Many LIBOR loans already transitioned to a replacement rate far in advance of actual cessation, as a result of consensual amendments, early opt-in triggers or usage of the standard 90-day window for amendments. However, the FCA’s announcement that USD LIBOR is no longer representative served as a trigger event for ARRC-standard hardwired fallback language meaning that Term SOFR plus the applicable standard ARRC/ISDA spread adjustment has contractually replaced LIBOR as the applicable benchmark in approximately 35% of LIBOR loans in the CS LLI. Moreover, outstanding LIBOR loans with ARRC-standard amendment approach fallback language with benchmark unavailability provisions now reference ABR, Base Rate, Prime or another similar “failsafe fallback” unless they have been amended to replace LIBOR. Note that exact timing for fallbacks will depend on the applicable lookback period and mechanics of a given loan. Given the quarter-end timing of the FCA announcement, we expect that many legacy credit agreements will only have their first SOFR (or Prime) rate setting at the next interest reset – whether it be end of July or later depending on the relevant borrower’s interest election. Therefore, the migration to SOFR will continue through the summer and indeed until the end of the year for some loans. Looking ahead, legacy loans that now reference the synthetic LIBOR rates will need to continue with active transition plans ahead of the end-September 2024 deadline.

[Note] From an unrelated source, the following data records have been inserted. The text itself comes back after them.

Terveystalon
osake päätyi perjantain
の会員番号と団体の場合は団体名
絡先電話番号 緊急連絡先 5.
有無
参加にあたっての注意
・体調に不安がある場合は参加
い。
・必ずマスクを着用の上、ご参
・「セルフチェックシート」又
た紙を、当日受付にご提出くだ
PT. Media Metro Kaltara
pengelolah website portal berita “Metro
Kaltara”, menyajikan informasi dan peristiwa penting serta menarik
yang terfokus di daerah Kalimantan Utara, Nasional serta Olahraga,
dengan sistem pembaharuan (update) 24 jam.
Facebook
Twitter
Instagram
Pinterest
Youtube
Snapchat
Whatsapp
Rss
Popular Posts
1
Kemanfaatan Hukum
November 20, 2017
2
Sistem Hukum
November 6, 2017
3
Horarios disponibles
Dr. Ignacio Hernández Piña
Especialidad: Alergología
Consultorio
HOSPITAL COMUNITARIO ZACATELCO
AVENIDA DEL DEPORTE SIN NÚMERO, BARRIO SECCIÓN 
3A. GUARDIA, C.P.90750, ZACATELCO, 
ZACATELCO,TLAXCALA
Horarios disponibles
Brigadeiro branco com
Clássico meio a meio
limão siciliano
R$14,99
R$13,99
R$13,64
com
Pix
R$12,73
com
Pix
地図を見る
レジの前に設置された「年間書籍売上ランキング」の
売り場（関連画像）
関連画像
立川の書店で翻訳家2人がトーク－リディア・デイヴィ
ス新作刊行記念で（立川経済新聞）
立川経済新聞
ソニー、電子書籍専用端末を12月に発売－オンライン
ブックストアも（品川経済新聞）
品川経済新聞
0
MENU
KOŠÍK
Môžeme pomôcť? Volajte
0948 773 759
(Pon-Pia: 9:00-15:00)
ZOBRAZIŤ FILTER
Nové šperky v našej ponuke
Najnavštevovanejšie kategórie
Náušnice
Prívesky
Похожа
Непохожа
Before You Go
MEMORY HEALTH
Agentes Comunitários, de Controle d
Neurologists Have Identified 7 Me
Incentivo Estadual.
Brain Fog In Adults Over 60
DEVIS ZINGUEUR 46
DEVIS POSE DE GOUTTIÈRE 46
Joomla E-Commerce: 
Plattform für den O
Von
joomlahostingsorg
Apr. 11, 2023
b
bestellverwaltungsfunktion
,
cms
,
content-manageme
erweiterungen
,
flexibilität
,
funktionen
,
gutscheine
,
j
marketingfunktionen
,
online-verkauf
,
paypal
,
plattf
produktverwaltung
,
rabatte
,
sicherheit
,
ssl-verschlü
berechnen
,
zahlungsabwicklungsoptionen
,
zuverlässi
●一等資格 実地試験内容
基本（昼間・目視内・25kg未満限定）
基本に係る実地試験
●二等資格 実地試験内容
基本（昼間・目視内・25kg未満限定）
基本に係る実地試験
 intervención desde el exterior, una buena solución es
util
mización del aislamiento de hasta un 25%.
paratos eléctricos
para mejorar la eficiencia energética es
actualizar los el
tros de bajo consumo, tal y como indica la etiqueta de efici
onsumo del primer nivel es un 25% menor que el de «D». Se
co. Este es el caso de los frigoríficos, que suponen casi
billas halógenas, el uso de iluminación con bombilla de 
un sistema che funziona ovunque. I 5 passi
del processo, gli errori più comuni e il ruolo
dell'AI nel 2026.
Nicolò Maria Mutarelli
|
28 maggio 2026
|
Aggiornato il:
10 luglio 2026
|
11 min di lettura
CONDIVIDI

In other benchmark news, on the heels of panel USD LIBOR ending, IOSCO published its much anticipated “Review of Alternatives to USD Libor” assessing how four potential substitutes for USD LIBOR have implemented the International Organization of Securities Commissions (IOSCO) Principles for Financial Benchmarks. Of particular interest to the loan market is IOSCO’s findings on the two Term SOFR rates – CME’s Term SOFR and IBA’s Term SOFR – the former being the most ubiquitous successor to LIBOR in corporate lending. As directly compared to SOFR, IOSCO found that the Term SOFR rates were “better placed among the rates reviewed, but still fell short of SOFR”. This is not unexpected given the depth of underlying transactions underpinning SOFR – a daily average of roughly $1 trillion in transaction volume. The IOSCO Report highlighted the need for the use of Term SOFR to remain limited, particularly in derivatives markets. Again, these finding are not surprising and are consistent with the ARRC’s recommendations on the use of Term SOFR. Last updated in April, the ARRC recommendations clearly contemplate the use of Term SOFR in business lending, securitizations of business loans, and related derivatives activity to be onsides. Aside from Term SOFR rates, the IOSCO Review did have some harsh words on the two credit sensitive rates (CSRs) reviewed, Ameribor and BSBY. IOSCO’s work confirmed regulatory authorities’ concerns that CSRs exhibit some of the same inherent “inverted pyramid” weaknesses as LIBOR and that their use may threaten market integrity and financial stability. IOSCO further recommends that benchmark administrators, auditors and independent consultants refrain from any representation that the CSRs reviewed are “IOSCO-compliant.” It will be interesting to see how such parties choose to address (or not address) outstanding IOSCO Compliance Statements. Nothing in the IOSCO Review can prevent CSRs from continuing to be offered, but certainly market participants will need to digest this latest recommendation. Furthermore, where members have adopted CSRs in loans, they should be aware of the fallback language in those loans and look out for whether IOSCO compliance of the relevant CSR has any implications for those credit agreements.